Robert Uren. My son is singing variations of “Take On Me”; right now it’s a mash-up, but I don’t know what’s being mashed with it. I filtered a lifetime of watching a lot of TV and feeling a little sad through a devotion to David Foster Wallace to write a creative master’s thesis at Sam Houston State, part of which thesis got me into the MFA program here at VT despite the program’s early efforts to reject me (someone had to suddenly resign her spot). That thing with the “, which [noun],” where you drop in the antecedent after the relative pronoun because it isn’t in the most obvious (read: correct) position immediately preceding the comma, or, more often, because the antecedent for the “which” is not a single word, but rather the previous noun phrase (or entire clause or whatever), which extended antecedent can nevertheless be reconstituted in a word (or two) for the purposes of the ensuing subordinate clause…that’s a DFW thing. Also, long sentences. So I guess I’m still completely and nauseatingly under his spell. In a recent NYT Magazine piece, Maud Newton pointed out that lesser minds have adopted some of Wallace’s baser habits, with disastrous (prose-wise) results (http://www.nytimes.com/2011/08/21/magazine/another-thing-to-sort-of-pin-on-david-foster-wallace.html?_r=1&pagewanted=all). So if you’re wondering why this has been such a vilely composed profile, that’s why.
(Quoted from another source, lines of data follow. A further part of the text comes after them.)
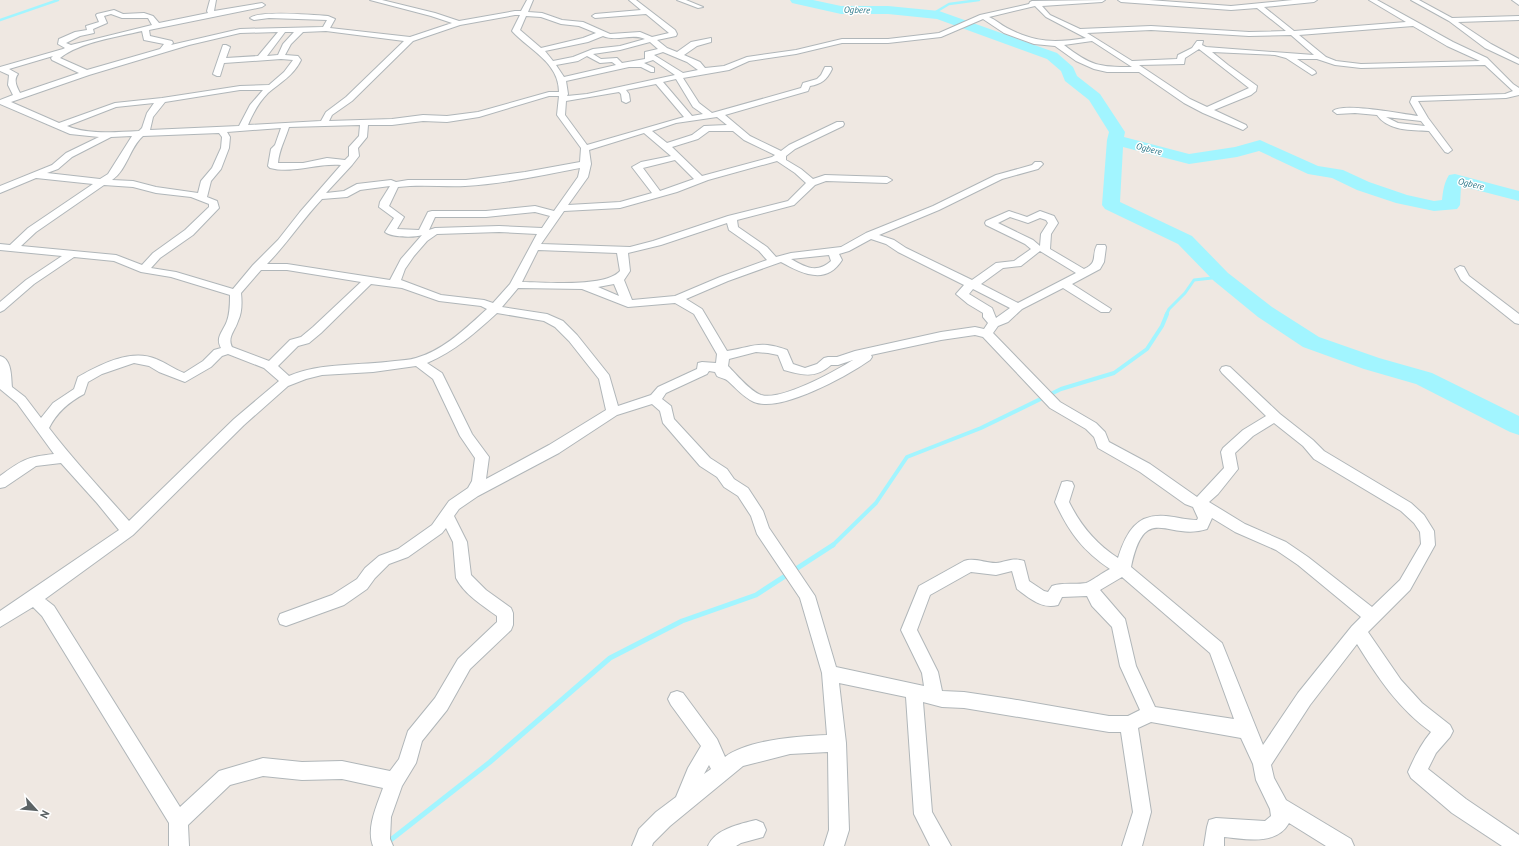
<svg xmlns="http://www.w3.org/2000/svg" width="1519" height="846" viewBox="0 0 1519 846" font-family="'PT Sans',sans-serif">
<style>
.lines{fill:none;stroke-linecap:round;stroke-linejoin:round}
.stream-far3{stroke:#a2f5ff;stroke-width:2.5}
.stream-far2{stroke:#a2f5ff;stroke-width:3}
.stream-far1{stroke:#a2f5ff;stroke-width:4}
.stream{stroke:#a2f5ff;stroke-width:5}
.river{fill:#a2f5ff;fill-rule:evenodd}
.street-casing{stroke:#b0b6b9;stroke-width:2}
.street{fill:#fff;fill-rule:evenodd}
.labels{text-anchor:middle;stroke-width:3;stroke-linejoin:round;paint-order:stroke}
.far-water-label{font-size:9px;font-style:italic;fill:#2d798a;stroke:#fff}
</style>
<rect width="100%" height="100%" fill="#efe8e2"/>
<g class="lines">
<g class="stream-far3">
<path d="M939 15 934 13 949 4 979 0"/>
<path d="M0 20 58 0"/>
</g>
<path class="stream-far2" d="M1166 315 1169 309 1185 293 1194 280 1221 277"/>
<path class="stream-far1" d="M832 546 876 503 907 457 981 428 1061 389 1114 373 1147 349 1162 326 1167 314"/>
<path class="stream" d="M383 846 490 762 610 658 682 621 756 595 833 545"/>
<path class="river" d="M790 0H813L841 6H888L939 11 1057 53 1073 67 1077 76 1100 94 1125 132 1124 137 1189 154 1235 147 1260 140 1318 166 1343 170 1369 182 1407 195 1434 201 1442 200C1443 191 1444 183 1449 175L1455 174 1519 191V201L1461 186 1460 205 1457 209 1434 211 1396 203 1357 190 1332 178 1308 174 1259 151 1237 157 1189 164 1123 147 1120 202 1192 236 1228 273 1272 307 1319 337 1379 358 1432 373 1519 416V435L1510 432 1416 384 1364 369 1303 347 1258 317 1214 281 1178 244 1105 209 1102 205 1107 140 1109 132 1089 100 1065 81 1061 71 1047 59 937 19 888 14H841L792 3Z"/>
<g class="street-casing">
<g id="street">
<path d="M210 0H216L214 11 262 3 265 5 262 7 149 30 150 36 172 41 173 43 171 45 240 29 323 27 327 20 269 18 254 20 250 18C260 10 313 15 328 16L335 19 330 28 410 37 452 23 431 16 370 0H382L435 13 459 21 515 11H521L527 0H533L528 12 542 13 562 20 583 22 610 34 640 32 652 37 669 33 646 14 595 18 592 16 595 14 641 10 629 0H636L675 30 677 34 676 36 657 40 667 48 677 52 691 42 711 38V42L697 46 684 55 700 62 705 68 724 66 747 57 796 50 842 39H888L939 33 980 15 1029 4 1030 2 1032 1 1105 0 1102 2 1042 6 1050 15 1080 29 1151 26 1249 32 1286 31 1257 8 1231 10 1121 2 1118 0H1149L1231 6 1293 0H1317L1314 2 1264 7 1294 31 1406 22 1369 0H1377L1453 42 1487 58 1513 84 1519 88V95L1506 98 1418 101 1428 118 1452 150 1448 153 1445 152 1429 131C1411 130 1388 131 1377 115L1355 113 1337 114 1333 111C1342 102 1403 114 1418 116L1410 102 1412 97 1505 94 1513 91 1485 65 1361 68 1335 65 1317 59H1297L1315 71 1316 73 1312 75 1286 58 1275 55 1212 52 1228 65 1257 86 1256 91 1251 95 1214 110 1246 125 1247 127 1243 130 1203 113 1184 103 1139 72H1107L1094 69 1076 61 1055 46 1034 44 1004 33 983 19 941 37 888 43H842L796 54 749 61 729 70 683 78 699 103 712 113 801 88 803 83 817 79 821 75 825 67H831L832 69C827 80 821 84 810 86L808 91 725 115 750 136 781 151 789 145 837 122H843L844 124 843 126 795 149 786 156V160L801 169 813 179 825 175 887 177 892 180 887 183 826 181 815 185 794 205 737 220 738 227 767 247 776 257 791 253 841 247 866 233 933 206 996 175 1032 165 1035 162H1041L1043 164 1038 169 1002 179 939 210 879 235 894 240 906 248 972 280 996 263 1014 261 1031 249 1025 244 986 225 985 223 986 221 1009 211 1027 217 1040 211 1054 216 1058 223 1051 234 1050 249 1084 269C1099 262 1091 256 1097 245H1105L1106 247 1104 262 1100 269 1072 284 1111 309 1109 312H1101L1063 288 1022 309 1008 322 998 326 993 333 1060 402 1096 423 1105 432 1109 442 1150 464 1197 497 1224 468 1221 452 1223 448 1243 430 1266 416 1222 373 1220 370 1222 367 1226 366 1230 367 1280 414 1313 440 1324 451 1411 503 1424 515 1434 531 1435 545 1410 590 1368 632 1401 680 1422 703 1450 725 1453 731 1450 737 1436 753 1428 769 1466 799 1519 835V846H1502L1452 813 1411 778 1408 772C1414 758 1421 744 1431 732 1399 709 1378 678 1357 644L1310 705 1271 765 1274 778 1286 800 1351 839 1354 846H1326L1289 823C1276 846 1246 839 1224 837V846H1204L1207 827 1209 820 1216 818 1265 821 1271 816 1270 809 1256 780 1253 764 1241 738 1151 722 1138 728 1151 812 1142 846H1122L1133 812 1121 732H1109L964 708 942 707 923 702 932 812 951 846H930L914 814 906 697 839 683 846 743 849 830 844 846H824L829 830 828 752 790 754 743 766 670 826 653 843 652 846H632L639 829 656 812 676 797 688 768 701 746 671 705 668 699 671 693 677 691 683 693 717 739 725 757C747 740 799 736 827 735L822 673 800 598 757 534 751 516 738 496 724 487 717 477 700 466 663 423 660 411 652 404 617 415 559 453 478 496 459 509 454 516 467 542 471 575 486 590 511 608 513 613V625L511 630 470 669 447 710 422 741 416 763 402 786 391 817 390 839 393 846H373C366 828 377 805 383 788L342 779 302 780 263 776 230 785 188 825 189 846H169V823L42 616 33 607 0 627V611L119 530 97 503 61 463 36 466 5 487 0 488V476C22 460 26 457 54 454L17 403 0 389V356C12 359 11 377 12 387L25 397 41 418 53 403 74 389 78 377C99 365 131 348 156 359 166 363 174 369 184 373L203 361 214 350 221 348C215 337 223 332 227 321 230 313 230 303 230 295L171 277 141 272 114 261 74 257 34 284 4 310 0 312V302L26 280 62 256 0 250V244L10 245 28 228 93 184 36 178 0 193V186L52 165 66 153 99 137 70 134 0 104V100L13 95 8 85 9 75 0 71V67L63 49 65 48 58 44 59 39 75 32 87 30 86 26 99 22 96 15 97 14 114 10 123 14 144 13 153 16 159 23 208 13 207 11ZM1035 6 1046 17 1086 38C1055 43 1036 43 1007 28 1001 25 996 20 989 17ZM111 14 122 18H148L152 25 71 45 66 43 80 36 94 33 93 29 107 23 104 16ZM515 15H520L512 31C529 50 559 62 559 92H549L478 112 447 116 423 115 392 119 329 121 332 115 352 101 413 41 460 25ZM526 16 541 17 561 24 579 26 596 33 583 38 541 48 520 30ZM1413 26 1447 46 1480 61 1361 64 1336 61 1326 57 1299 35ZM1151 30 1249 36 1291 35 1314 55 1206 47 1202 45 1203 41H1197L1192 48 1178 55 1177 59 1132 61 1087 33ZM142 31 144 40 164 44 160 49 87 70 60 58C80 42 117 37 142 31ZM326 31 404 41 346 97 326 112 321 121 248 125C253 113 259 102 268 93 280 83 294 75 301 60L298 56 285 55 291 44 303 32ZM278 32 258 56 226 58 230 47 226 45H223L213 74 217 76H220L224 63 281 59 293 60 284 72 269 85 240 86 162 98 115 103 59 123 11 102 89 75 189 45 240 33ZM285 32H294L283 44 278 55 267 56ZM603 36C616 42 632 33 645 39L620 46 593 49 573 57 553 61 545 51 588 42ZM1092 41 1132 67C1099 67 1091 66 1064 45ZM650 42 658 49 645 52V59L622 63 617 58 601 59 593 54 620 50ZM1199 49 1249 88 1207 107 1190 99 1139 65 1184 64 1185 58ZM663 52 687 62 698 70 683 73 654 55ZM53 56 51 58 52 60 79 73 20 93C17 87 13 80 18 74L9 69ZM587 56 600 63 612 62 616 65 564 77 556 65 578 61ZM653 60 675 75 587 94 567 96 568 94 566 81 629 67H641L651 72H654V68L644 63ZM676 79 693 107 703 114 692 116 663 82ZM656 84 684 117 587 145 565 115 566 101 619 92 621 94 622 101 626 103 630 101 629 94 626 90ZM240 90H263L250 105 239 126 150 130 153 117 165 102ZM549 96H559L557 115 581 148 580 162 525 172 466 180H408L396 182 391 180 357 184 344 191 326 193 352 165 359 156 358 148 367 137 368 125H392L423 121 447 122 479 117ZM154 103 147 113 142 128 139 131C116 132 88 135 67 126L116 107ZM717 117 727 125 704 126 692 135 667 143 652 131 676 123ZM1386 117 1421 121 1425 126 1398 123ZM360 125 359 136 349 147V156L345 160 327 158 303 163H278C279 150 285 140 289 127ZM281 128 275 145 271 149 268 166 270 168C293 174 317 163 341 165L300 212 278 240 253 265 233 289 176 272 151 268 160 258 193 235 219 208 217 201 207 197 211 181 221 169 229 148 230 137 227 132ZM709 131H733L744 140 775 155 772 157 702 176 672 147 698 139ZM219 133 222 137 221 148 212 168 201 181 198 193 156 187 133 181 112 180C127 170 130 147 143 136ZM644 133 671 156 641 162 632 167 652 193 620 202 568 205 588 177 591 164 589 150ZM132 136 108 174 100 179 47 173 58 169 72 157 111 137ZM675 160 694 179 660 191 643 168ZM777 161 795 173 806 183 788 201 728 216 653 241 630 247 541 244 564 211 620 208 677 192 708 180ZM580 168 578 177 554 211 535 206 486 211H432L428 212 419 230 397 229 404 217 389 206 398 187C421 184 443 187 465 186 504 184 542 175 580 168ZM104 185 133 187 156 193 191 197 209 204V207L185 230 153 253 142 265 116 255 21 246 36 232ZM390 186 380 202 379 207 394 218 385 232C390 237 414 238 422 235L401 259 390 280 287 264H267C287 244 302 220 322 199L347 197 360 190ZM535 212 550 216 542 228 499 226 435 228 429 230 435 217H486ZM1010 217 1028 223 1040 218 1046 220 1048 223 1041 234 1040 246 1033 240 998 223ZM727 223 729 230 759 251 767 260 720 277 675 296 632 300 624 280 630 271 628 253 661 245ZM499 232 537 234 510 284 493 303 484 300 441 295 401 280 405 269 414 256 427 241 437 234ZM871 239 886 244 898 252 964 285 956 294 968 304 983 313V317L988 323 984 329 975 327 941 332 855 351 837 357H828L824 358 817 364 805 368 793 364 787 350C758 340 754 347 727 351L702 309 686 299 728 281 781 262C801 273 826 286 842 260L839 254 849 251ZM538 250 617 253 620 271C605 288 544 282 522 282ZM1040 251 1076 273 1018 303 981 284 1003 268 1021 266ZM829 255 831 261C817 274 805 267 791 259ZM261 270H287L361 282 313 327 301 337 290 340 269 361 232 347C227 337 235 331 238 321 242 313 242 302 241 293ZM371 284 402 288 439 301 481 306 487 309C466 328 444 350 416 358 410 360 402 360 395 361 360 366 322 362 289 376L278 366 298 346 309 343 321 333ZM614 284 619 296 598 287ZM518 288 582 289 628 307 675 303 694 314 717 354 716 363 702 362 698 363 697 369 658 387 651 395 618 406 609 375 577 335 563 321 547 314 502 307ZM973 289 1010 308 996 318 992 308 969 294ZM497 313 544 321 555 327 569 341 599 379 606 410 549 445 486 479 489 457 472 434 442 373 427 363C455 351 475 333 497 313ZM975 335 983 337 1050 408 1086 429 1094 437 1098 448 1140 472 1185 504 1193 507 1198 518 1197 520C1187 520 1177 517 1166 516 1136 513 1126 533 1118 558 1096 544 1081 526 1069 502L1074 486 1072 482 1067 481 1062 482 1055 502C1069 532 1082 550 1110 569 1105 571 1090 582 1086 583 1074 585 1063 582 1052 586L1048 592 1044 591 1029 581 1024 561C1013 557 1006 562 996 563 985 563 974 557 964 561L919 586 901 630 922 673 924 686 836 667 815 596 769 528 763 511 748 488 734 479 727 469 710 458 674 419 671 406 662 399 666 393 707 374 709 371 715 372 717 376C720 378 725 378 728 381 736 388 743 397 754 402 781 413 847 376 870 360L872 357 871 355 941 340ZM756 352 768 353 778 355 784 370C802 375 815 379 831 365H838L853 360C835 371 782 401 761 395 750 391 736 374 728 366L729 359ZM228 354 264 368 279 381 234 419 129 521C102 490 74 461 49 428 57 412 69 402 84 394L88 382 102 374 134 363 149 366 159 372 185 382 211 367 222 356ZM416 366 433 379 460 436 475 458 472 481 468 488 449 501 432 525 398 549 379 556 365 568 357 579 332 595 280 614 278 619 280 624 286 626 344 605 367 589 375 578 389 564 408 557 442 533 446 528 453 542 456 578C464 594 483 606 497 616V622L458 659 435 698 408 731 399 759 390 771 342 761 302 762 263 758 219 771 180 807 54 606 45 599 133 535 244 425 288 386 306 379 322 375 373 372ZM1274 423 1303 446 1314 459 1401 511 1414 523 1420 532 1421 544 1400 580 1372 607 1308 557 1286 542 1245 524 1209 502 1218 494 1238 469 1235 453 1253 436ZM1212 518 1235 532 1276 550 1298 565 1361 617 1352 626 1298 693 1263 745 1222 643 1131 567C1145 500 1168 542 1207 529ZM1012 571 1017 589C1028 597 1042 610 1058 605L1062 597 1087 596 1092 606 1112 627 1120 666 1140 710 1128 716H1109L1011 699 964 692 942 691 938 672 917 630 930 595 971 572 996 575ZM1122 577 1210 653 1234 719 1155 707 1136 666 1125 619 1100 590ZM709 765 711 769 704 774Z"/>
<path d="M677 0H686L703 7 698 8Z"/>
<path d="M1411 0H1419L1452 18 1519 16V20L1458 22 1491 44 1519 59V64L1485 48 1449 21Z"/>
<path d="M1512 0H1519V5Z"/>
<path d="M1460 266 1464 267 1469 276 1519 314V324L1515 323 1461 280 1455 269Z"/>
<path d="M756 820 763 823 766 830 763 837 741 843 736 846H708C715 829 740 824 756 820Z"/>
</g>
</g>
<use href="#street" class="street"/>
</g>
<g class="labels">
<g class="far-water-label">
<text transform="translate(857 10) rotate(1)" y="3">Ogbere</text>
<text transform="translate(1149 149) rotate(14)" y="3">Ogbere</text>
<text transform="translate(1471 184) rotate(13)" y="3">Ogbere</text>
</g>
</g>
<g transform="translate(36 810) rotate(117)" stroke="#ffffff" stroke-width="3" paint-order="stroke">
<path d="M0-3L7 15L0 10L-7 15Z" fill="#5b6264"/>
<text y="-6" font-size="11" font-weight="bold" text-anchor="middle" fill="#5b6264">N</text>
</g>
</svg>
Kate Natishan I'm an English M.A. here at Tech, pursuing my interests in medieval literature, postmodern theory, mythopoeia, and the mythic arts. I received my B.A. from McDaniel College in western Maryland after writing a senior thesis on the changing paradigms of the hero and gender in comic books. Next up is, hopefully, is a PhD program where I can continue geeking out with like-minded individuals. If that doesn't happen, then I'll probably drop out and co-found a band of gypsies with my brother. I'm still writing about comic books, making/altering books (the hand-bound kind), hanging out at Renaissance festivals, and pondering my place in the future of the academy as well as my professional (and occasionally personal) identity. Obligatory pet pictures follow: Yogi (lab) and Bear (mastiff), Boo and Shaggy (cats), Gunner and Gracie (horses). They are my babies.